DIRECTIONS -
A: Using the autism guide, decide whether each statement agrees with it: (i) Calling your health care insurance provider is likely one of the first calls you will make. (ii) Thirty evidence-based practices were classified in 2014. (iii) Every intervention for ASD is scientifically proven to work. For each, answer yes or no and quote the deciding words from the guide.
B: Write the next part of the autism guide, picking up after its last heading.

TEXT SEGMENT -
---

Learning that your child has received a diagnosis of autism spectrum disorder can spark an array of emotions in a family. We understand you may have feelings of disbelief, worry, confusion, and most of all, an endless list of questions. While your child’s doctors have likely supplied you with several resources to read through, we know you’re wondering where you should even begin. Our team of professionals understands the overwhelming amount of information you have been given may be difficult to process at this time. We are dedicated to providing you with guidance and knowledge. We are here to help your family navigate through this time and steer you in the right direction. We’ve compiled a helpful guide so you may begin the process of finding the support and services your child and family need.
Where Should I Begin?
Contacting your health care insurance provider is one call you will likely make first. They can help supply you with a list of therapists and services in your area. However, you will also want to do a little digging for recommendations and experiences other families have had. So, while there will be many items on your to-do list, beginning your research on programs that utilize evidence-based practices should start now.
Starting with Early Intervention
Early intervention has proven to be extremely effective for children with autism. Keep in mind; you will undoubtedly find a variety of interventions out there for children with autism spectrum disorder, or ASD. But not all interventions for ASD are scientifically proven to work. Be sure to choose treatments with safe and effective methods and strategies that have been proven through scientific research.
According to the National Professional Development Center on Autism Spectrum Disorder, twenty-seven evidence-based practices were classified in 2014. These practices include:
Cognitive Behavioral Intervention
Discrete Trial Teaching
Functional Behavior Assessment
Functional Communication Training
Pivotal Response Training
Social Skills Training
Structured Play Groups
Over the years, additional practices have continued to emerge. As some of these are proven to be evidence-based, we will see them classified here as well.
No matter what age the diagnosis is received, or how far along one is in treatment, evidence-based practices will always be beneficial throughout your child’s life. Each method offers proven ways to help your child learn and form long-term behaviors and life skills. Evidence-based practices focus on the areas and skills that are deemed to be relevant to each individual’s life and needs. One such method that is often sought first and proven to be beneficial throughout your child’s life is Applied Behavioral Analysis or ABA. ABA therapy can be a vital component to your child’s wellbeing and success across all areas of his life.
What Is ABA Therapy?

---

(Saved entries)
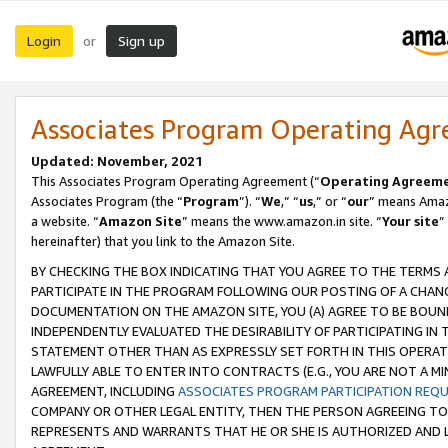
Login
Sign up
or
Associates Program Operating Ag
Updated: November, 2021
This Associates Program Operating Agreement (“
Operating Agreem
Associates Program (the “
Program
”). “
We
,” “
us
,” or “
our
” means Amazo
a website. “
Amazon Site
” means the www.amazon.in site. “
Your site
”
hereinafter) that you link to the Amazon Site.
BY CHECKING THE BOX INDICATING THAT YOU AGREE TO THE TERMS
PARTICIPATE IN THE PROGRAM FOLLOWING OUR POSTING OF A CHANG
DOCUMENTATION ON THE AMAZON SITE, YOU (A) AGREE TO BE BOUN
INDEPENDENTLY EVALUATED THE DESIRABILITY OF PARTICIPATING I
STATEMENT OTHER THAN AS EXPRESSLY SET FORTH IN THIS OPERAT
LAWFULLY ABLE TO ENTER INTO CONTRACTS (E.G., YOU ARE NOT A M
AGREEMENT, INCLUDING
ASSOCIATES PROGRAM PARTICIPATION REQ
COMPANY OR OTHER LEGAL ENTITY, THEN THE PERSON AGREEING TO
REPRESENTS AND WARRANTS THAT HE OR SHE IS AUTHORIZED AND L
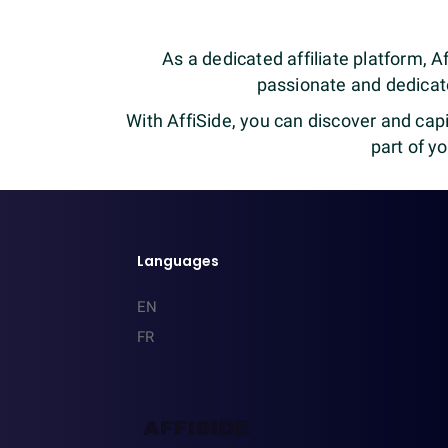
As a dedicated affiliate platform, Af
passionate and dedicate
With AffiSide, you can discover and capi
part of y
Languages
EN
FR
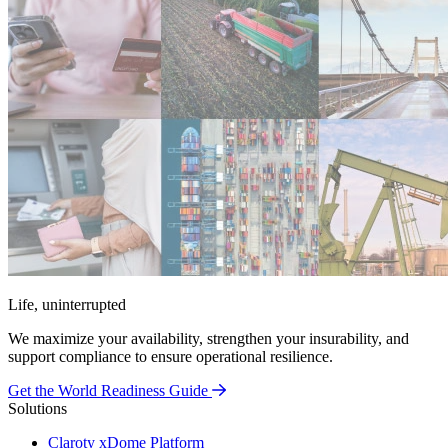
Life, uninterrupted
We maximize your availability, strengthen your insurability, and
support compliance to ensure operational resilience.
Get the World Readiness Guide
Solutions
Claroty xDome Platform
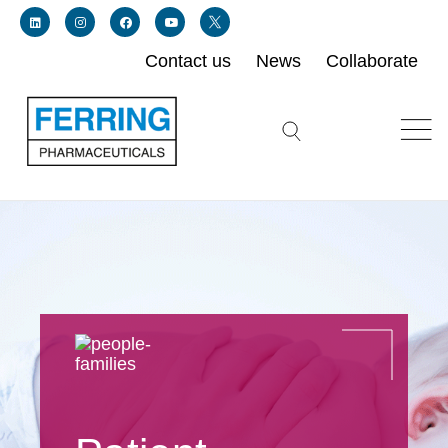
Contact us
News
Collaborate
Link for linkedin profile for ferring usa
Link for instagram profile for ferring usa
Link for facebook profile for ferring usa
Link for youtube page for ferring usa
Link for twitter profile for ferring usa
Search icon button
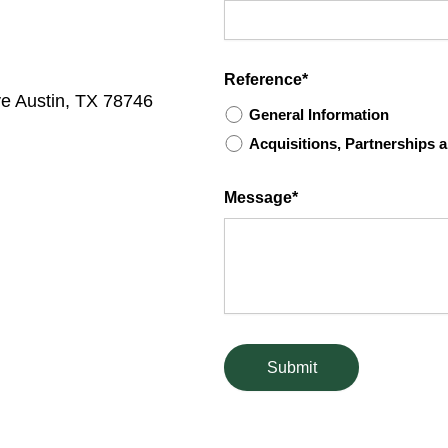
Reference*
ve Austin, TX 78746
General Information
Acquisitions, Partnerships
Message*
Submit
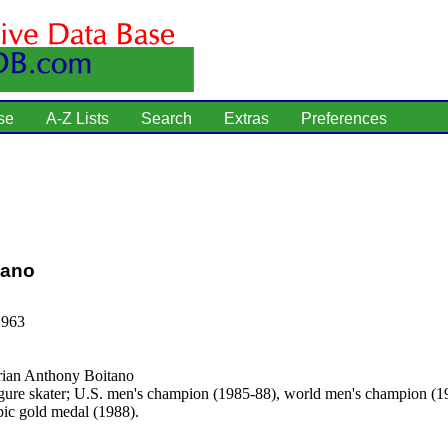
se
A-Z Lists
Search
Extras
Preferences
tano
1963
ian Anthony Boitano
gure skater; U.S. men's champion (1985-88), world men's champion (1
c gold medal (1988).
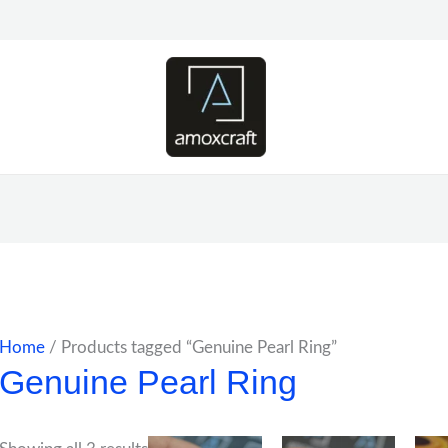
Home
/ Products tagged “Genuine Pearl Ring”
Genuine Pearl Ring
Price
Price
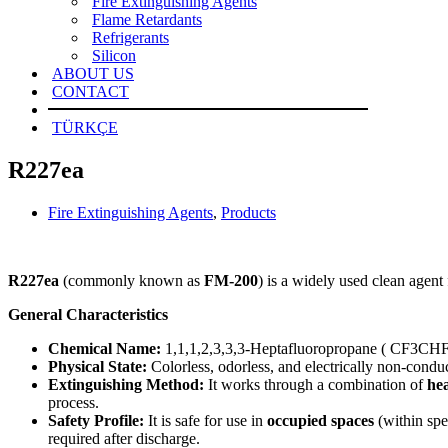
Fire Extinguishing Agents
Flame Retardants
Refrigerants
Silicon
ABOUT US
CONTACT
TÜRKÇE
R227ea
Fire Extinguishing Agents
,
Products
R227ea
(commonly known as
FM-200
) is a widely used clean agent 
General Characteristics
Chemical Name:
1,1,1,2,3,3,3-Heptafluoropropane ( CF3CH
Physical State:
Colorless, odorless, and electrically non-conduc
Extinguishing Method:
It works through a combination of
he
process.
Safety Profile:
It is safe for use in
occupied spaces
(within spe
required after discharge.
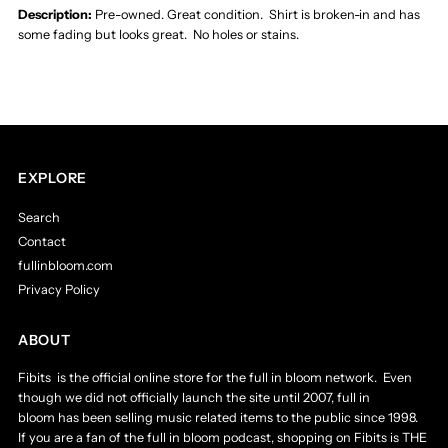
Tour
Tour
Description:
Pre-owned. Great condition. Shirt is broken-in and has
some fading but looks great. No holes or stains.
Official
Official
2013
2013
Tour
Tour
EXPLORE
T-
T-
Search
Contact
Shirt
Shirt
fullinbloom.com
Privacy Policy
Men&#39;s
Men&#39;s
ABOUT
Medium
Medium
Fibits is the official online store for the full in bloom network. Even
-
-
though we did not officially launch the site until 2007, full in
bloom has been selling music related items to the public since 1998.
If you are a fan of the full in bloom podcast, shopping on Fibits is THE
&quot;Off
&quot;Off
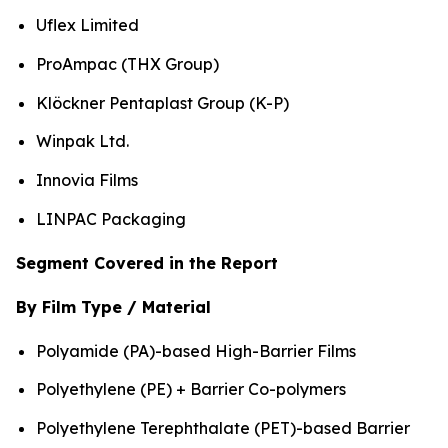
Uflex Limited
ProAmpac (THX Group)
Klöckner Pentaplast Group (K-P)
Winpak Ltd.
Innovia Films
LINPAC Packaging
Segment Covered in the Report
By Film Type / Material
Polyamide (PA)-based High-Barrier Films
Polyethylene (PE) + Barrier Co-polymers
Polyethylene Terephthalate (PET)-based Barrier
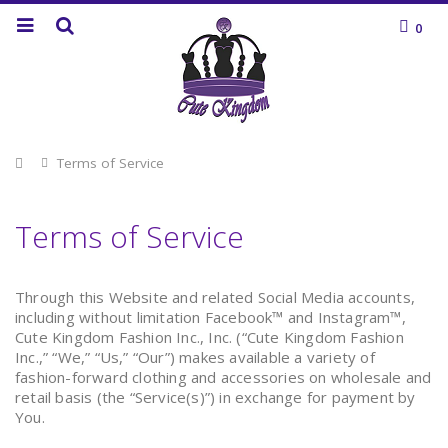
0
Home
Terms of Service
Terms of Service
Through this Website and related Social Media accounts,
including without limitation Facebook™ and Instagram™,
Cute Kingdom Fashion Inc., Inc. (“Cute Kingdom Fashion
Inc.,” “We,” “Us,” “Our”) makes available a variety of
fashion-forward clothing and accessories on wholesale and
retail basis (the “Service(s)”) in exchange for payment by
You.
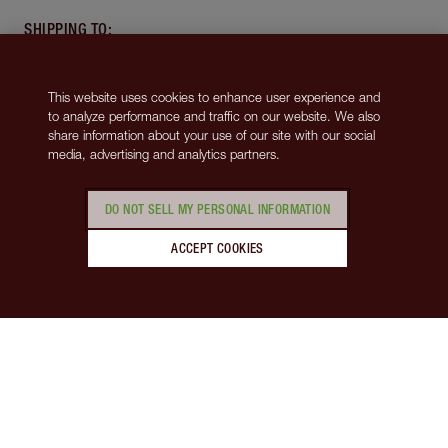
SHIPPING TO
:
United States
(USD $)
This website uses cookies to enhance user experience and
ABOUT
to analyze performance and traffic on our website. We also
share information about your use of our site with our social
media, advertising and analytics partners.
SUPPORT
DO NOT SELL MY PERSONAL INFORMATION
MORE FROM CHARLOTTE
ACCEPT COOKIES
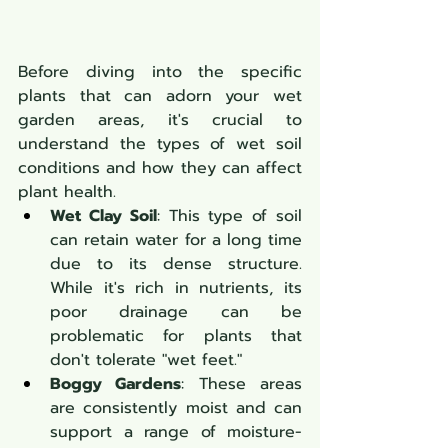
Before diving into the specific 
plants that can adorn your wet 
garden areas, it's crucial to 
understand the types of wet soil 
conditions and how they can affect 
plant health.
Wet Clay Soil
: This type of soil 
can retain water for a long time 
due to its dense structure. 
While it's rich in nutrients, its 
poor drainage can be 
problematic for plants that 
don't tolerate "wet feet."
Boggy Gardens
: These areas 
are consistently moist and can 
support a range of moisture-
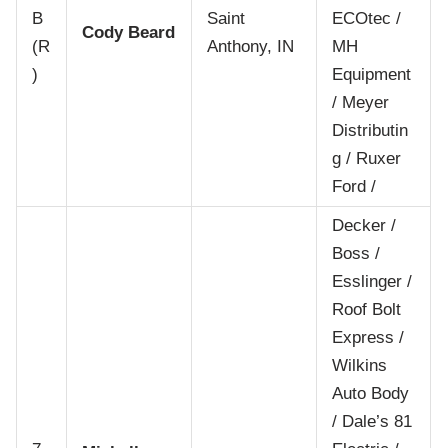
B
Saint
ECOtec /
Cody Beard
(R
Anthony, IN
MH
)
Equipment
/ Meyer
Distributin
g / Ruxer
Ford /
Decker /
Boss /
Esslinger /
Roof Bolt
Express /
Wilkins
Auto Body
/ Dale’s 81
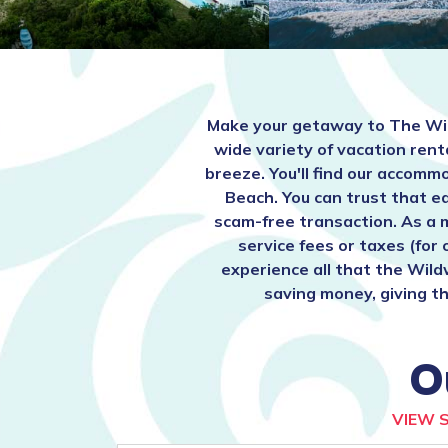
Make your getaway to The Wi
wide variety of vacation rent
breeze. You'll find our acco
Beach. You can trust that e
scam-free transaction. As a 
service fees or taxes (for
experience all that the Wild
saving money, giving th
O
VIEW 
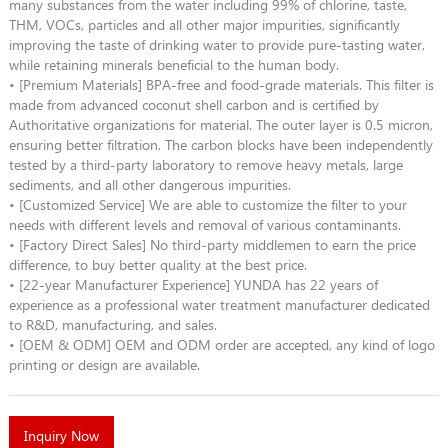
many substances from the water including 99% of chlorine, taste,
THM, VOCs, particles and all other major impurities, significantly
improving the taste of drinking water to provide pure-tasting water,
while retaining minerals beneficial to the human body.
• [Premium Materials] BPA-free and food-grade materials. This filter is
made from advanced coconut shell carbon and is certified by
Authoritative organizations for material. The outer layer is 0.5 micron,
ensuring better filtration. The carbon blocks have been independently
tested by a third-party laboratory to remove heavy metals, large
sediments, and all other dangerous impurities.
• [Customized Service] We are able to customize the filter to your
needs with different levels and removal of various contaminants.
• [Factory Direct Sales] No third-party middlemen to earn the price
difference, to buy better quality at the best price.
• [22-year Manufacturer Experience] YUNDA has 22 years of
experience as a professional water treatment manufacturer dedicated
to R&D, manufacturing, and sales.
• [OEM & ODM] OEM and ODM order are accepted, any kind of logo
printing or design are available.
Inquiry Now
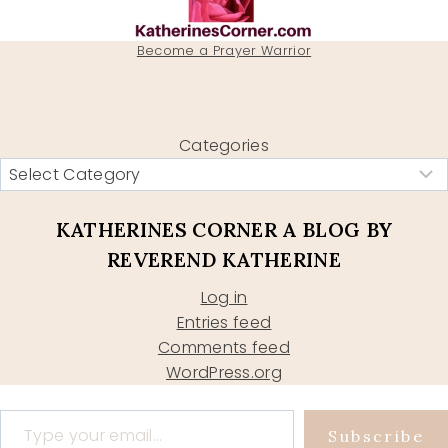
Become a Prayer Warrior
Categories
KATHERINES CORNER A BLOG BY
REVEREND KATHERINE
Log in
Entries feed
Comments feed
WordPress.org
Type your email…
Subscribe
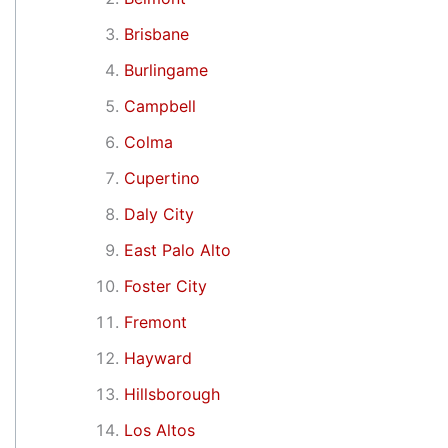
Brisbane
Burlingame
Campbell
Colma
Cupertino
Daly City
East Palo Alto
Foster City
Fremont
Hayward
Hillsborough
Los Altos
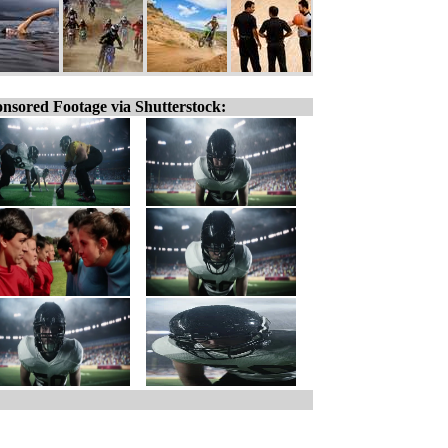
nsored Footage via Shutterstock:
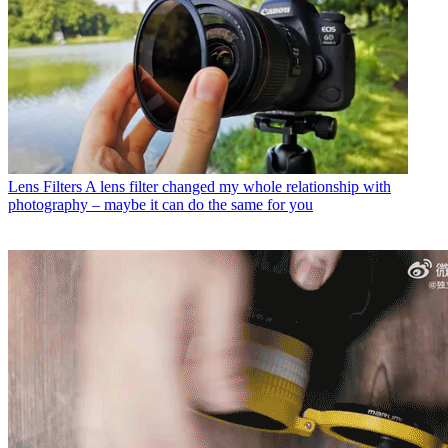
Lens Filters
A lens filter changed my whole relationship with
photography – maybe it can do the same for you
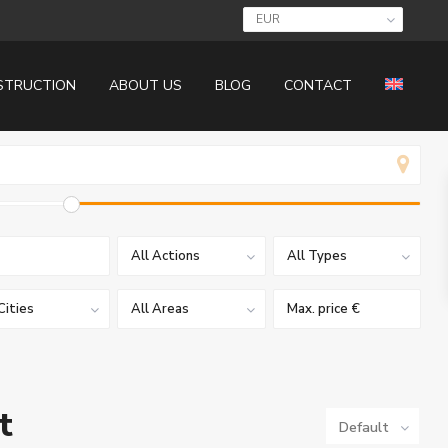
EUR
STRUCTION
ABOUT US
BLOG
CONTACT
All Actions
All Types
Cities
All Areas
t
Default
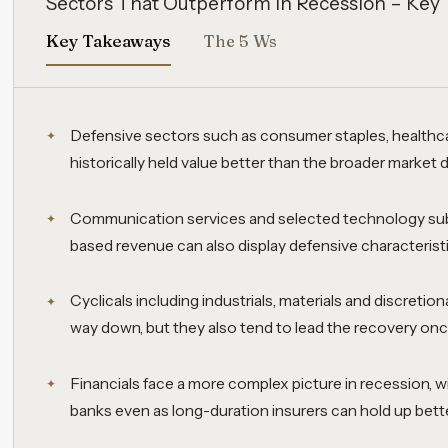
Sectors That Outperform in Recession – Key
Key Takeaways
The 5 Ws
Defensive sectors such as consumer staples, healthcar
historically held value better than the broader market 
Communication services and selected technology sub
based revenue can also display defensive characteris
Cyclicals including industrials, materials and discreti
way down, but they also tend to lead the recovery on
Financials face a more complex picture in recession, w
banks even as long-duration insurers can hold up bette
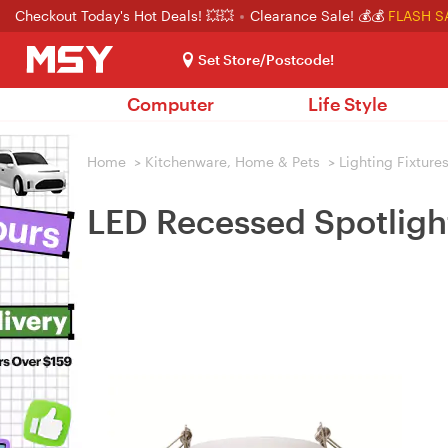
Checkout Today's Hot Deals! 💥💥
Clearance Sale! 💰💰
FLASH S
Set Store/Postcode!
Computer
Life Style
Home
>
Kitchenware, Home & Pets
>
Lighting Fixture
LED Recessed Spotlig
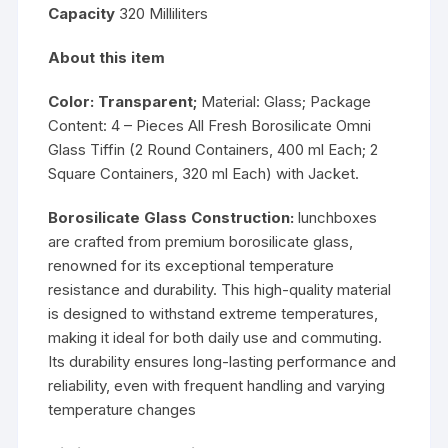
Capacity
320 Milliliters
About this item
Color: Transparent;
Material: Glass; Package
Content: 4 – Pieces All Fresh Borosilicate Omni
Glass Tiffin (2 Round Containers, 400 ml Each; 2
Square Containers, 320 ml Each) with Jacket.
Borosilicate Glass Construction:
lunchboxes
are crafted from premium borosilicate glass,
renowned for its exceptional temperature
resistance and durability. This high-quality material
is designed to withstand extreme temperatures,
making it ideal for both daily use and commuting.
Its durability ensures long-lasting performance and
reliability, even with frequent handling and varying
temperature changes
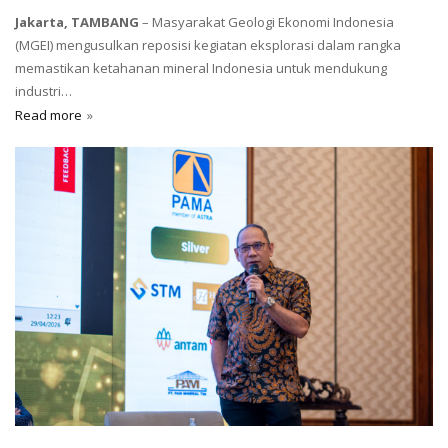
Jakarta, TAMBANG
– Masyarakat Geologi Ekonomi Indonesia
(MGEI) mengusulkan reposisi kegiatan eksplorasi dalam rangka
memastikan ketahanan mineral Indonesia untuk mendukung
industri…
Read more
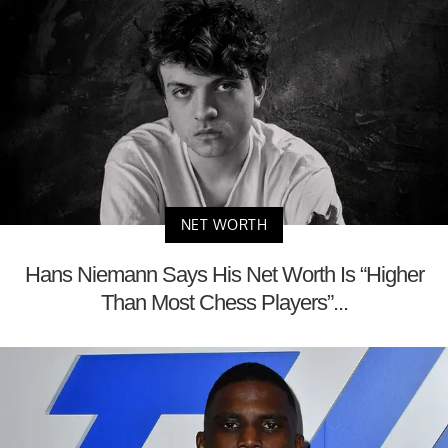
NET WORTH
Hans Niemann Says His Net Worth Is “Higher
Than Most Chess Players”...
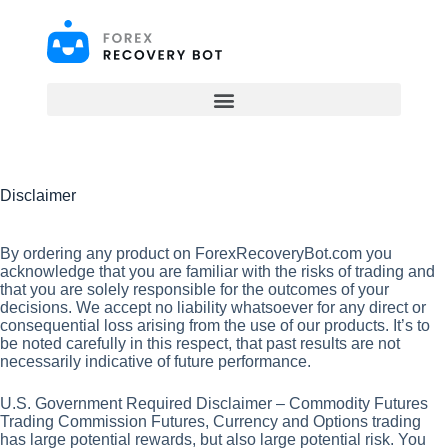
S
k
i
p
t
o
c
o
n
t
Disclaimer
e
n
t
By ordering any product on ForexRecoveryBot.com you
acknowledge that you are familiar with the risks of trading and
that you are solely responsible for the outcomes of your
decisions. We accept no liability whatsoever for any direct or
consequential loss arising from the use of our products. It’s to
be noted carefully in this respect, that past results are not
necessarily indicative of future performance.
U.S. Government Required Disclaimer – Commodity Futures
Trading Commission Futures, Currency and Options trading
has large potential rewards, but also large potential risk. You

---

TASK RESULTS -
A:
(i) Yes: "Contacting your health care insurance provider is one call you will likely make first."
(ii) No: "twenty-seven evidence-based practices were classified in 2014."
(iii) No: "But not all interventions for ASD are scientifically proven to work."

B:
ABA Therapy studies human behaviors and focuses on replacing harmful or unwanted behavior with a desirable one. Skills and appropriate behaviors your child needs to learn are broken down into small, easily understood instructions. These new behaviors or skills are taught through modeling, encouragement, and positive reinforcement. Using these practices help to ensure long-term results. Through ABA therapy, you, your child, and his team of therapists work together to create and implement goals to help your child thrive in his natural environments. Finding the ABA Therapy program that fits your child’s and family’s needs is critical to his success and wellbeing.
How Do I Find ABA Therapy for My Child?
Your child’s doctors may have provided a list of recommendations, but there are additional avenues you can explore as well.
· Find a support group, either online or in-person. There are many groups for families with children who have been diagnosed with a disability, or ASD specifically. Support groups are filled with parents who were in your shoes at one time. They can relate to your feelings and know your needs. They are an excellent source for recommendations for ABA Therapy centers, as well as additional therapies, activities, and resources you will need.
· Public schools are resourceful and can assist you with information on whether your child is school-age or not. School readiness is a vital area of concentration in ABA Therapy, as well as additional therapies. The public school in your area will be able to assist with additional information, including how to help your child transition to public school, the IEP process, and Behavioral Intervention Plans.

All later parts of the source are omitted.